Matt's Impressionist


This is a program I wrote for Stanford's CS248 class; it allows you to copy after a photograph -- or any image, really -- in an impressionist style. It works amazingly well, really, for what boils down to a simple idea! The original idea is due to Paul Haeberly, who came up with it in 1988 and holds a patent for it. Hopefully he won't be suing us... The latest incarnation of his implementation is available as a Java applet that you can play with.
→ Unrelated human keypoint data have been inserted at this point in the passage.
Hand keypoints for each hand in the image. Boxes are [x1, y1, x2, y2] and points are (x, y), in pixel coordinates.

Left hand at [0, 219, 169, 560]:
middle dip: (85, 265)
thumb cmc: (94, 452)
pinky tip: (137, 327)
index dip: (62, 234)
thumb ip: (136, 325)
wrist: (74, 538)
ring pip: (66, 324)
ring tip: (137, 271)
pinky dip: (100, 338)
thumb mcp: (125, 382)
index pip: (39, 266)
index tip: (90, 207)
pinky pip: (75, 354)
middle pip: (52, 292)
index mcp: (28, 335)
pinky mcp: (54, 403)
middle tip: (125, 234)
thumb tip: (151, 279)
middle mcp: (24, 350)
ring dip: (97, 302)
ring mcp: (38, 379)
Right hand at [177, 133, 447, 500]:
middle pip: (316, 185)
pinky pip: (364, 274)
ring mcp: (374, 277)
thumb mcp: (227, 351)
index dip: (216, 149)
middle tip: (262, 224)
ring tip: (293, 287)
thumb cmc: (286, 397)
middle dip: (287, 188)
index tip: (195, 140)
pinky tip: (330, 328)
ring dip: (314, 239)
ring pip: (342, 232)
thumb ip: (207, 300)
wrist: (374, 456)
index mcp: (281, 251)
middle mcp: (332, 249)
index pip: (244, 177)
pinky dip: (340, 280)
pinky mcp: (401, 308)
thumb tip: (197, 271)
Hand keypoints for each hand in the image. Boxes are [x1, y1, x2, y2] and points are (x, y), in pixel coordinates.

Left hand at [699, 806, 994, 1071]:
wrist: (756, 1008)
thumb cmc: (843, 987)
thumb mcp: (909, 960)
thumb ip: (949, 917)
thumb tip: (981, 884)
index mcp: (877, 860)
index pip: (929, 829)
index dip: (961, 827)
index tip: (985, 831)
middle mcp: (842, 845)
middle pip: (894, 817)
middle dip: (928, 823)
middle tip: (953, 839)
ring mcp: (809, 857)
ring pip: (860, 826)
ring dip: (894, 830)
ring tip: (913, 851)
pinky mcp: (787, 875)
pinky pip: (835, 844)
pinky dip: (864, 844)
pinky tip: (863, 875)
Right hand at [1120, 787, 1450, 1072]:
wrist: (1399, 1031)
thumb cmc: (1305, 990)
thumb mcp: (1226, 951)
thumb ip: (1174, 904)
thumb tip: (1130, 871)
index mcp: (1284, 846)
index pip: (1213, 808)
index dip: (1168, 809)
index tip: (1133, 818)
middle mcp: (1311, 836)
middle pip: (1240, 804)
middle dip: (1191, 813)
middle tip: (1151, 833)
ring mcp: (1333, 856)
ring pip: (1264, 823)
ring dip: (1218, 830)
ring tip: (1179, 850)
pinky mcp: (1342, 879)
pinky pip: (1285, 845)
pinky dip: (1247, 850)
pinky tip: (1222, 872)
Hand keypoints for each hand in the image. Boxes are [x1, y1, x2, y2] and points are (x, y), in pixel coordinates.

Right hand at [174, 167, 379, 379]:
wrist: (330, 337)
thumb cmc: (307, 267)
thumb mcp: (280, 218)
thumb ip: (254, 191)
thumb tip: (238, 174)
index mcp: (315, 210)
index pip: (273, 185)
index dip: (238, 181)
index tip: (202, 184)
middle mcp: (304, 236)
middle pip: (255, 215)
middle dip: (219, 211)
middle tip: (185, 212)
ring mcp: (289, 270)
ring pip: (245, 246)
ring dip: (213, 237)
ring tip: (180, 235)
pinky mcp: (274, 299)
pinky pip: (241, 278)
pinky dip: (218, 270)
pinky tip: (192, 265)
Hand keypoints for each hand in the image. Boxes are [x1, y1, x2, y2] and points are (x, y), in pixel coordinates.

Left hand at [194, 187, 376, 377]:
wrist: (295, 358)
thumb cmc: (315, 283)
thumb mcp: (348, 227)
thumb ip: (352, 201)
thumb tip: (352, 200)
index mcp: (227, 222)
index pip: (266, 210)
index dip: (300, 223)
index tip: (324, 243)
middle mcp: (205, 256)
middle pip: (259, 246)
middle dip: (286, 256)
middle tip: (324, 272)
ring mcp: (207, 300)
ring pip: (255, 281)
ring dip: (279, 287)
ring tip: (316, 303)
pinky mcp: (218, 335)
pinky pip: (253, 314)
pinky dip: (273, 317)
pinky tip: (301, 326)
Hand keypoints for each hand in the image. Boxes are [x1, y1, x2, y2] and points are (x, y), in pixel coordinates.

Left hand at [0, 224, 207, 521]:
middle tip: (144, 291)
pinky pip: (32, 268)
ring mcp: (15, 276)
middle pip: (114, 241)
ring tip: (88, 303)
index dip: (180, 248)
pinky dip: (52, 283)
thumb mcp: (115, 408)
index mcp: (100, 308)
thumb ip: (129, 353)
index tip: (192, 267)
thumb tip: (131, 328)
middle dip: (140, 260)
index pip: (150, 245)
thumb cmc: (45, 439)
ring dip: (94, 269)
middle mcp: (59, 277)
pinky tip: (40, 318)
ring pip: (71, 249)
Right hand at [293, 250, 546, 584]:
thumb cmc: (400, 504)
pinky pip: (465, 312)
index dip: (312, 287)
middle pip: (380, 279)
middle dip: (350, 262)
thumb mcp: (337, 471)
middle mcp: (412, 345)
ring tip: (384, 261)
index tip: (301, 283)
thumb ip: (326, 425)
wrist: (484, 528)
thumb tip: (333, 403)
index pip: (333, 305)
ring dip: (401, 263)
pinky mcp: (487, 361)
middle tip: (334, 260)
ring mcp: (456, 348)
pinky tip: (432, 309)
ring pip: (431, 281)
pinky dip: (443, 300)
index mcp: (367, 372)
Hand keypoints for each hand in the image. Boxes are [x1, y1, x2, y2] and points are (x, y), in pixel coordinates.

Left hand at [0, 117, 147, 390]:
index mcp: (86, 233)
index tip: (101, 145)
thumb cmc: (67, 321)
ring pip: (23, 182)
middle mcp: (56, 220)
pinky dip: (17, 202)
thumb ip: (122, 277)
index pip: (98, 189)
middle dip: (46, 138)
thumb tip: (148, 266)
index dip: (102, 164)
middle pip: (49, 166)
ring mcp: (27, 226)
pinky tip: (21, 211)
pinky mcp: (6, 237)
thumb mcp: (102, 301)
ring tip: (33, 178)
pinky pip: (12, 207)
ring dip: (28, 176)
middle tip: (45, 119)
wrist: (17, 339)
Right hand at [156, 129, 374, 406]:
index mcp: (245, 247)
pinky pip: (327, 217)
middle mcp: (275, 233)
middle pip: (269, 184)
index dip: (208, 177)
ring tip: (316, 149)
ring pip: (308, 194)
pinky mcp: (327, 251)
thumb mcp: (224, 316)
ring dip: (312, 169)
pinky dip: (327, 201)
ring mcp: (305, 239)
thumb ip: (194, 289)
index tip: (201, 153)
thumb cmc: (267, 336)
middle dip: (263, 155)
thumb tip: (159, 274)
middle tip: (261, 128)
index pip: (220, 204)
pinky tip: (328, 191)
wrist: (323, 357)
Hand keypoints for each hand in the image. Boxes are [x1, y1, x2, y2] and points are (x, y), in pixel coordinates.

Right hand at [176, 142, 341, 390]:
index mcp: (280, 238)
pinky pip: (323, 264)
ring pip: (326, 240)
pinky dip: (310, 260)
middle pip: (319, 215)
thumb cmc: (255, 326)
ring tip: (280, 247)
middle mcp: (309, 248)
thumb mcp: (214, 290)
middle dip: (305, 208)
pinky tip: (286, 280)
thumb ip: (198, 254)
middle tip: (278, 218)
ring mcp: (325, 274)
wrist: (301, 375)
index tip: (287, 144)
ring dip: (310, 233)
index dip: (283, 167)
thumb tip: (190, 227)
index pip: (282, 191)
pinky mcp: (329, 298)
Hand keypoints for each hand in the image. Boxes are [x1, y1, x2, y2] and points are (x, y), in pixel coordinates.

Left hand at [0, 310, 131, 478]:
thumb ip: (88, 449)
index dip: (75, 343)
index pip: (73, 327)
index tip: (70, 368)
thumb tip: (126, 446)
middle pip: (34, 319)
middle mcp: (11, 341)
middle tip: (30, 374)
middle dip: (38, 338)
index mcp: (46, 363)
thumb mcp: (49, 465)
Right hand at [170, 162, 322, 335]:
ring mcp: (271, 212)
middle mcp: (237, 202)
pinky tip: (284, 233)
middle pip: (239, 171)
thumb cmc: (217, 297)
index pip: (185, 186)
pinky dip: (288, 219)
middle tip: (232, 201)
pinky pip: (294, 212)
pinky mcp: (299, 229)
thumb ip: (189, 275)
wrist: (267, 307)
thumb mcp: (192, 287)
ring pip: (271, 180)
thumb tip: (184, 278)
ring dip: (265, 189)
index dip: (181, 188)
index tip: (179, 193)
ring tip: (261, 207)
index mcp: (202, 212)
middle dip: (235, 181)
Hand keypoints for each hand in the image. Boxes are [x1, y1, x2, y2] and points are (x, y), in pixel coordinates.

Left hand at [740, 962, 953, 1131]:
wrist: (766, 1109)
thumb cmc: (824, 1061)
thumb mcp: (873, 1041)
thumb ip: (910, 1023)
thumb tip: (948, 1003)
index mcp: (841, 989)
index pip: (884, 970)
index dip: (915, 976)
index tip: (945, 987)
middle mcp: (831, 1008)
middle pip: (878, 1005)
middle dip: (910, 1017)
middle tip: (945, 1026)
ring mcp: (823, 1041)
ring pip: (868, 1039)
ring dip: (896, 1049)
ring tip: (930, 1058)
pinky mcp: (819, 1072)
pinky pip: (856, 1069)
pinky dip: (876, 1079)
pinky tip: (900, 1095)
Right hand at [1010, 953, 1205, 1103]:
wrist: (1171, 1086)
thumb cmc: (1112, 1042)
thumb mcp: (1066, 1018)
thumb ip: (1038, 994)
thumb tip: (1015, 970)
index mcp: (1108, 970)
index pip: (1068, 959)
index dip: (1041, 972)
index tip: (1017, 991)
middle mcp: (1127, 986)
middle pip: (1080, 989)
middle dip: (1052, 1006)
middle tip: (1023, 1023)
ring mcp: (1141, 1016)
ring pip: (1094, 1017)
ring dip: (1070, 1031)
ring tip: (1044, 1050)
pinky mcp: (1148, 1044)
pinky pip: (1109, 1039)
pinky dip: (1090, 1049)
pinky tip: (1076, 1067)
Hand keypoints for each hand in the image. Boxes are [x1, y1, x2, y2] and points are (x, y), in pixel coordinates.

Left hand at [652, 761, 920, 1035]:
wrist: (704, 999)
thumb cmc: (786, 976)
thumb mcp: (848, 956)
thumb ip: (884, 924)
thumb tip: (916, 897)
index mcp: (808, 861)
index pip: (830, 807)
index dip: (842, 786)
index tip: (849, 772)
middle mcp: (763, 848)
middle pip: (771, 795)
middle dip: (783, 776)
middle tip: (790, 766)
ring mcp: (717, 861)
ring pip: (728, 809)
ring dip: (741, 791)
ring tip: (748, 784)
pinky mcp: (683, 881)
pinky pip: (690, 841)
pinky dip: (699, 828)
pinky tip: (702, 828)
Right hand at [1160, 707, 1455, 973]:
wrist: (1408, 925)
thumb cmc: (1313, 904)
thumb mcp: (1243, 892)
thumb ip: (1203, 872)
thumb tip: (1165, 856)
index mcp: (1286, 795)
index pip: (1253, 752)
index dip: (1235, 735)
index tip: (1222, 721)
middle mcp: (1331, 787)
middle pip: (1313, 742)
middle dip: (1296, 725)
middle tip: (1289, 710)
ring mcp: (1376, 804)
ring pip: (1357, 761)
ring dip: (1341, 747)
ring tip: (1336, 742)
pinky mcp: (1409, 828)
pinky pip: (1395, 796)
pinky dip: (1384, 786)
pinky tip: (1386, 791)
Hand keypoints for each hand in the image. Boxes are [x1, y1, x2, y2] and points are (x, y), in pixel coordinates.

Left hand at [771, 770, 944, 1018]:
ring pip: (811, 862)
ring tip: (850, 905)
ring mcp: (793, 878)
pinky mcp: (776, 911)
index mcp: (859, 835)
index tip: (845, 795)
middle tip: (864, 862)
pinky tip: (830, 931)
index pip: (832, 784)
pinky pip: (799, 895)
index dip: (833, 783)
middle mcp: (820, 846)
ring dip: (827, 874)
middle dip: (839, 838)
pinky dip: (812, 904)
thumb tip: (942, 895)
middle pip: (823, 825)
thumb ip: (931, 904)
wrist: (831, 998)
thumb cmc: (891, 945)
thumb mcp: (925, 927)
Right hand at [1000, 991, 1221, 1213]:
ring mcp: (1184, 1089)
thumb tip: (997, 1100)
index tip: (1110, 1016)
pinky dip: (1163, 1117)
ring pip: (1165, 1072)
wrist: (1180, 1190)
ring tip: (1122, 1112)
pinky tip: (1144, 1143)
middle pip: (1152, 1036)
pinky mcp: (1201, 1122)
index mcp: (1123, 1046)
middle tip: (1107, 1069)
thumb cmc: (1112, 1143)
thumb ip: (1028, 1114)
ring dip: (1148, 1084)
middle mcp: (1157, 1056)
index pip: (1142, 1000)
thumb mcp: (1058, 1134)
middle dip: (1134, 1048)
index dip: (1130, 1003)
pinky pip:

Sample images... these are obtained from an AutoPaint function in my implementation that will move the brush around in predefined patterns and give you results quicker than you'd do by yourself -- works kind of like the filters in an image-editing program. You could also achieve these effects, or others, interactively...

That said, here are the samples.
This is the original image that the program is working from.  You can choose various brushes and paint over the original, which fills an area equal to the brush size with the color of the original image.
This is the effect of my "blur" filter, which paints over the whole image with a large brush, then again with a smaller brush yielding more detail -- but the more detailed pass is mostly translucent and is blended over the original, blotchy pass.
This is the result of my "mosaic" filter, which paints over the whole image with a small brush in a very regular pattern... you'll probably have to look at the enlarged image (click the thumbnail) to see the effect.
This is the result of my "focus" filter, which starts with a really big brush and blends in successively more accurate passes in a narrowing region around the last mouse click, resulting in an image with a sharp focal point that blurs out at the edges.